Seeking Connection: A mile wide and an inch deep
It is said the goddess Sati awoke famished and weak from a year-long meditation and asked her husband Shiva to bring her a meal.
Shiva, the god of death and destruction, refused.
He reminded her she took an oath to be the householder and menial tasks like cooking were beneath him.
Sati, exasperated and ravenous, asked again if her husband would bring her sustenance and again Shiva stubbornly refused.
So Sati swallowed her husband up.
Furious at this injustice, Shiva took his sword and cut himself out of his wife’s stomach.
He then cursed her, setting her afire until she was withered and ugly, smoke emanating from her skin.
She would from here on be known as Dhumavati, the witch goddess of widows.
Dhumavati is a feared and unloved goddess, depicted with sagging breasts and crooked teeth.
She wears dirty rags as clothes. Live snakes encircle her wrists, and crows fly after her, cawing in sync with her cackle. She carries a skull and a stereotypical witch broom.
Though she is enlightened and wise, people run in fear when they see her.
She cares not for her appearance, but finds immense joy in thinking as she walks the Earth.
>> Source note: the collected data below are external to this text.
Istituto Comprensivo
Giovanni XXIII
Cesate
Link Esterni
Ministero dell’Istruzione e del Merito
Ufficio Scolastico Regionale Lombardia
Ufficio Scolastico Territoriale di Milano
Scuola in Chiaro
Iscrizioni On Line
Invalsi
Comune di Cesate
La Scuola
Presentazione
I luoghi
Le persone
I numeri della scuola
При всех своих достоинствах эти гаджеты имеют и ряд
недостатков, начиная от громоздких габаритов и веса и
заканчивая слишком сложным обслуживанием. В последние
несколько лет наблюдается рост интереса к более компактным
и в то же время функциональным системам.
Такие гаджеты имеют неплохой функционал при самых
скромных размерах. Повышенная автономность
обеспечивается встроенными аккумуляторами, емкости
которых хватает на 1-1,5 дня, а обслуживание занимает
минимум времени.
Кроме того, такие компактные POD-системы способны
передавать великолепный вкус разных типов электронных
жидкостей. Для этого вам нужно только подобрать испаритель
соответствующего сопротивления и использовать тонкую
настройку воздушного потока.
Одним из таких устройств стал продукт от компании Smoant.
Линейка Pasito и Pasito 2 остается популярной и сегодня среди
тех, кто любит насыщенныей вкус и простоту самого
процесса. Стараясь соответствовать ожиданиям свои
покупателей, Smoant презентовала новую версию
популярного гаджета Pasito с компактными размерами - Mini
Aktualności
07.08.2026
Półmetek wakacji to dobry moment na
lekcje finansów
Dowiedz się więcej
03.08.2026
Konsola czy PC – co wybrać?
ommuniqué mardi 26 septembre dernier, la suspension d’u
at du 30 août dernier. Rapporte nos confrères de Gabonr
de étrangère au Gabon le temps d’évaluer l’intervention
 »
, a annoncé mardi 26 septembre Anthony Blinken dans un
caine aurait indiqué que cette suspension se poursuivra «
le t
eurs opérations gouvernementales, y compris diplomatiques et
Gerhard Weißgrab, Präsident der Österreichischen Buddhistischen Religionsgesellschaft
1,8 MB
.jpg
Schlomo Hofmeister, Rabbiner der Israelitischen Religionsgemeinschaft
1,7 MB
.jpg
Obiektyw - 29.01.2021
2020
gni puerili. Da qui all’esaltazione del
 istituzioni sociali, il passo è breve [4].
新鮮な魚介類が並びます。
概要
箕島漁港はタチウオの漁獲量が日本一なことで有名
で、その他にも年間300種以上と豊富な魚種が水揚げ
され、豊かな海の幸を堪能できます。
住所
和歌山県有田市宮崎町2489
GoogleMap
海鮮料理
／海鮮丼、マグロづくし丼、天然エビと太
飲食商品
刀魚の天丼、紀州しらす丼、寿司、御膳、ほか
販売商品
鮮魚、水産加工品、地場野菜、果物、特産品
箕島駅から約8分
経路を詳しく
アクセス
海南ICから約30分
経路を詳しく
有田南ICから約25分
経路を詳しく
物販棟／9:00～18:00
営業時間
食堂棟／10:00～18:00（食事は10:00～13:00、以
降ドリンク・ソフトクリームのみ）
How are we to interpret this tale?
I could obviously talk about outdated gender stereotyping in Hindu mythology.
Perhaps I could write about the patriarchy; in a society where men have the power, women must remain powerless or be ever known as witches.
I’m more interested in the fact we would avoid someone who carries knowledge of life after death simply because she is ugly.
While it’s human to flee from the unknown, it’s a spiritual bypass to assume beautiful and shiny are the only things of value.
We love the superficial.
Five of the 10 most-followed Instagram accounts are Kim Kardashian, Kylie Jenner, Kendall Jenner, Khloe Kardashian and Kourtney Kardashian. These influencers are famous simply for … being famous.
The most watched DIY videos of 2019? Not cooking videos or home repair how-tos, but make-up tutorials. Get a dewy, youthful glow now using highlighter.
Because what could possibly be more important than looking youthful?
How we present ourselves to the world matters, of course, and fashion, hair and make-up knowledge can give us confidence to do so well.
But are we shallow enough to believe fame, beauty and youth provide the only worth?
Perhaps we avoid Dhumavati because we just don’t care about asking the big questions.
Marketing practices and social media have groomed us to see life as a mile wide and an inch deep.
Our lives are increasingly “instant,” everything designed to allow us to do more in less time, get more return for less investment.
The forced multitasking of a digital world is rewiring our brains, shortening our attention span and exploiting our biological propensity for mindless superficiality.
One of my yoga students recently shared she hasn’t read anything longer than a magazine article in more than a year.
“I just can’t pay attention. Or I get tired and fall asleep, so when I pick up the book the next night, I can’t remember what was happening,” she said. “It just feels like too much work.”
I don’t think it’s a coincidence anxiety is also at an all-time high.
Perhaps we’re just too exhausted to care about anything else.
We’re so covered up with driving carpool and grocery shopping and posting selfies and attacking our relentless to-do list, we don’t have the mental bandwidth for understanding climate change or the collapse of the global economy or even asking ourselves what we want our lives to look like.
So the superficial feels like a balm.
But only momentarily.
We might exalt the superficial and call it a life, but we’re not fooling anyone.
Life is meaningless and it’s our responsibility to apply meaning to our existence. This means the hard work of deep living.
If you want an authentic, interesting life, you have to work for it.
Like Dhumavati, spend more time thinking and walking the Earth.
Try new things. Ask lots of questions.
Read things that aren’t on a screen (it’s the easiest way to live a thousand lives).
Find and use your unique gifts.
Travel, cook, write, draw, sing, play, move, paint and build.
Try and fail and try again, all with wonder and joyful abandonment.
Look beyond the appearance of things to the actual heart of things. That’s where real life lives.